Todos os bens de Valdemar estavam em nome de off-shores. Ninguém sabia quem ele era. Não saía de casa. Comandava tudo através de uma poderosa e sofisticada rede de comunicações. Mas, agora, Valdemar estava confrontado com um problema grave. Os chineses, que fabricavam o explosivo sintético, já deviam ter feito a entrega há oito dias. Era Octávio que tinha aquele “dossier”. Desde a sua execução os chineses começaram a ficar nervosos. Valdemar fora obrigado a assumir a operação. Aquele era um negócio demasiado importante para ele não se envolver directamente. Valdemar não gostava de se meter com bombistas, mas naquele caso o pagamento era astronómico. O estranho grupo de Bruxelas pagava dez milhões de dólares por cinquenta quilos de explosivo entregues de forma faseada em cinco vezes. Valdemar empenhara a sua palavra e a sua reputação. Os chineses não gostaram de ouvir outra voz ao telemóvel. Esperavam Octávio e apareceu-lhes Valdemar. Desconfiaram e interromperam a operação. Os explosivos já deviam ter saído do porto de Guangzhou, capital de Guangdong (Cantão), num navio de carga com destino a Marselha. Valdemar tomou uma decisão. Partiria imediatamente para Macau.

6 comments:

João Menéres said...

E vai deixar esta casa sem alguém que tome conta dela ?

Eduardo P.L. said...

Jorge, muito pouca gente percebe as brincadeiras e entre linhas desse seu conto.
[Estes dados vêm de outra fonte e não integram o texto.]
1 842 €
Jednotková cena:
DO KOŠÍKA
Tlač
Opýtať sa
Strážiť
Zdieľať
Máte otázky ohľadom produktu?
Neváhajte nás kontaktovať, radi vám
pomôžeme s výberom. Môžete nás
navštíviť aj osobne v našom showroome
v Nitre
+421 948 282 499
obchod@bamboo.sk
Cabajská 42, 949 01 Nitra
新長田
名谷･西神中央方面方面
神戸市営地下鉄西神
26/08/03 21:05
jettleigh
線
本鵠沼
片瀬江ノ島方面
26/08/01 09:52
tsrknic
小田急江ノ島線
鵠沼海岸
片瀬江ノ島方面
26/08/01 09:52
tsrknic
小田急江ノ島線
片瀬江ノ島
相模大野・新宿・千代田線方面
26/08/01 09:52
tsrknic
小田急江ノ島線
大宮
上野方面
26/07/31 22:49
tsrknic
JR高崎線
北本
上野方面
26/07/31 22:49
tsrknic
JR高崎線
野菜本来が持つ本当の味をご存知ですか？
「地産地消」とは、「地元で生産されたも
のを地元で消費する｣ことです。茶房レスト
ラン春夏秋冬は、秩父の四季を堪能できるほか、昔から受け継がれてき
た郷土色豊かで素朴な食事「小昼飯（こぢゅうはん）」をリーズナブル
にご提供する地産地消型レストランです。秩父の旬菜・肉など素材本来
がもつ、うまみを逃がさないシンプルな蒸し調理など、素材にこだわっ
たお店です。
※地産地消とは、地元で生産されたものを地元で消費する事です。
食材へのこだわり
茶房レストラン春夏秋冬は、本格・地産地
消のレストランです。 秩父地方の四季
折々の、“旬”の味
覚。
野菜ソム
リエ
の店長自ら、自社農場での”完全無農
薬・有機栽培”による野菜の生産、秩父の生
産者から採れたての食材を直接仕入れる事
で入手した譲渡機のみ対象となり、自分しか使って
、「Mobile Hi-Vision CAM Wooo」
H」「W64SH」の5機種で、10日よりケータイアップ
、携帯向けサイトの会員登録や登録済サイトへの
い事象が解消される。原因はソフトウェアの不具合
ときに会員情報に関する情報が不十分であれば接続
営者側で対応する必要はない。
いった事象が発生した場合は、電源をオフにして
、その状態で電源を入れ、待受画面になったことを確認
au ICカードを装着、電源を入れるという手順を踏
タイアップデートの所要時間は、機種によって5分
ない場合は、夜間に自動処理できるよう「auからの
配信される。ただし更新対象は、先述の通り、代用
Daí, perdem parte importante do prazer e humor que contém.

João Menéres said...

O Eduardo, como sempre, tem toda a razão.

Jorge Pinheiro said...

Sem dúvida. É quase uma "private joke".

myra said...

amo seus Jokes!!!!

daga said...

um mafioso este Valdemar...eu percebo as "brincadeiras e entrelinhas, Eduardo, não se preocupe... mas não pode negar que este Valdemar é um mafioso!